Work instruction
Copy the stretch from "You can watch" through "be this one." in the article on the Coalesce conference, replacing "JetBlue" with "the airline" wherever it appears.

Reading text
+++
Highlights from the DBT Community's Coalesce ConferenceTags: data dbt elt etl transformation
In this article, I want to share some of my highlights from the recent Coalesce 2020 conference, where analytics teams from all over the world shared their experiences about improving and accelerating Analytics Engineering, and how adopting DBT has often played a pivotal role. Held as a virtual conference in December 2020 by FishTown Analytics, it was presented for, and by, the community of DBT users worldwide.
Data Build Tool - a quick recap
To understand what DBT is for and how to use it, you should first read their own introductory documentation, but to paraphrase from the first page:
dbt does the T in ELT (Extract, Load, Transform) processes – it doesn’t extract or load data, but it’s extremely good at transforming data that’s already loaded into your warehouse.
It is a remarkable tool, but perhaps more remarkable are the ways it helps teams to parallelise, stabilise and democratise their practice and knowledge of data in the organisations where they work.
The conference headlined with this statement:
Coalesce 2020 is a dbt community event dedicated to advancing the practice of analytics engineering.
In my opinion, this goal was definitely achieved, to the lasting benefit of the community - both its existing and future members. I recently came across this wonderful blog reflecting on a 1989 book I’d never heard of, called The Great Good Place; the book identifies and describes Third Places as the communal spaces and gatherings in which we additionally seek solace and find meaning, outside the other well known primary spaces of Home and Work.
Whilst the blog re-tells the learnings of the book through the lens of Urban Design, it also identifies some clear principles that typify what makes the DBT community such a valuable and inclusive network:
- neutral ground — public
- leveling place — open to all demographics
- conversation — usually the main activity, however not the only activity
- open, accessible — long opening hours, accommodating the occupants needs
- reservoir of regulars — set the tone of the place, and welcome newbies
- plain, homely, non-pretentious — making people comfortable
- playful — lots of laughter and banter
- home away from home — warm and inviting
The DBT community is an amazing Power-Up for anyone seeking to improve what they can do, with the data they have access to.
You can watch the Coalesce 2020 Sessions Playlist on YouTube.
If I had to select one favourite message from a presentation, it was Ashley Van Name’s recollection of how JetBlue made choices around their new data stack:
We made a few bold choices based on the type of data stack we saw many smart companies moving towards. We sort of figured, if it worked for them, we could probably make it work for us.
The takeaway for me is not about the tools, platforms or technologies, but about the principles that underlie a modern data stack that so closely relate to the Five Ideals of DevOps:
- Locality and Simplicity
- Focus, Flow, and Joy
- Improvement of Daily Work
- Psychological Safety
- Customer Focus
If you were to watch only one video from Coalesce, I would recommend it be this one.
As you can imagine with a playlist of 42 presentations from a conference that spanned 4 days, there is a significant mass of information and insight to consume. Yet there were a few themes that cropped up time and again that are worth focusing on
Coming of (the new) Age
A common theme was the seismic shift in how teams collaborate with data at scale. There are so many factors at play, but some of the many called out include:
- The Rise of Cloud Data Warehouses fuelling the shift from Extract, Transform, Load (ETL) towards ELT instead
- Sustained growth and competition in the SAAS Data Extract and Load tooling market supporting the transition to Cloud Data Warehouses
- The insatiable appetite within organisations for access to quality data to drive decision making
- How DBT helps teams concurrently and safely deliver insights and quality data
Many presentations talked about the role of a data team, their relationship to the wider organisation, and why communication, trust and knowledge sharing are indispensable partners to technology; a few included back-references to Justin Gage’s popular post from 2019 titled Data as a Product vs Data as a Service and furnished further with their own experiences of pivoting from being a reactive service team to a pro-active partner.
+++
Dataset excerpts
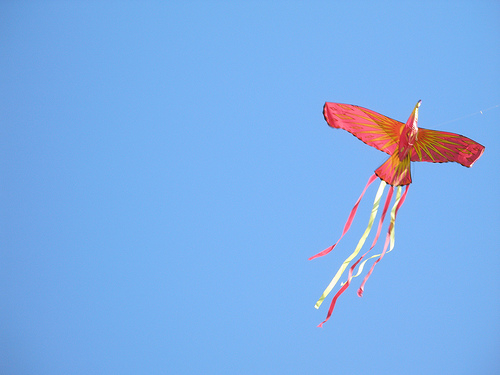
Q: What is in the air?
A: A large kite.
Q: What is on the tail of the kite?
A: Red and white ribbons.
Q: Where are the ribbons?
A: On the kite.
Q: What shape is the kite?
A: Like a bird.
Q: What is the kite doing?
A: Flying in the sky.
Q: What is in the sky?
A: Red and yellow bird kite.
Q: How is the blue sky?
A: Crystal clear.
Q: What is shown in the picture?
A: Tail of a red and yellow kite.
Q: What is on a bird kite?
A: Winds of a red and yellow.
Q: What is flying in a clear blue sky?
A: A kite.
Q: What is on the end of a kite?
A: Streamers.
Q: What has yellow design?
A: A red kite.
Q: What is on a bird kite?
A: Red and yellow ribbons.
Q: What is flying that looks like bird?
A: A kite.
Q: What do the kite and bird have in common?
A: They fly.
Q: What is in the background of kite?
A: Sky.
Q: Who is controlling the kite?
A: Kite flyer.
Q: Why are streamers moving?
A: Air passing through.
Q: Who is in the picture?
A: Nobody.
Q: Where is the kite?
A: Air.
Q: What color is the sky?
A: Blue.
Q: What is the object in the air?
A: Kite.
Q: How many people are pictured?
A: 0.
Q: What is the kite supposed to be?
A: Bird.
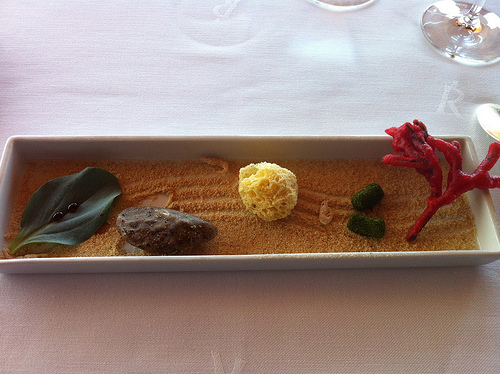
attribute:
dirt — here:
[165, 172, 217, 209]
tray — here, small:
[12, 114, 500, 275]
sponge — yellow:
[233, 158, 320, 220]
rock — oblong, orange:
[121, 200, 227, 249]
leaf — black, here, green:
[18, 161, 130, 246]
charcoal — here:
[47, 198, 88, 223]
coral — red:
[382, 111, 495, 250]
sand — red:
[309, 169, 351, 196]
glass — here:
[420, 2, 498, 74]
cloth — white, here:
[94, 19, 261, 86]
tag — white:
[34, 32, 86, 88]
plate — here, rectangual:
[188, 2, 269, 49]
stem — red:
[420, 199, 451, 241]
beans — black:
[57, 202, 92, 231]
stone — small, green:
[315, 188, 340, 229]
+++
Answer box
You can watch the Coalesce 2020 Sessions Playlist on YouTube.
If I had to select one favourite message from a presentation, it was Ashley Van Name’s recollection of how the airline made choices around their new data stack:
We made a few bold choices based on the type of data stack we saw many smart companies moving towards. We sort of figured, if it worked for them, we could probably make it work for us.
The takeaway for me is not about the tools, platforms or technologies, but about the principles that underlie a modern data stack that so closely relate to the Five Ideals of DevOps:
- Locality and Simplicity
- Focus, Flow, and Joy
- Improvement of Daily Work
- Psychological Safety
- Customer Focus
If you were to watch only one video from Coalesce, I would recommend it be this one.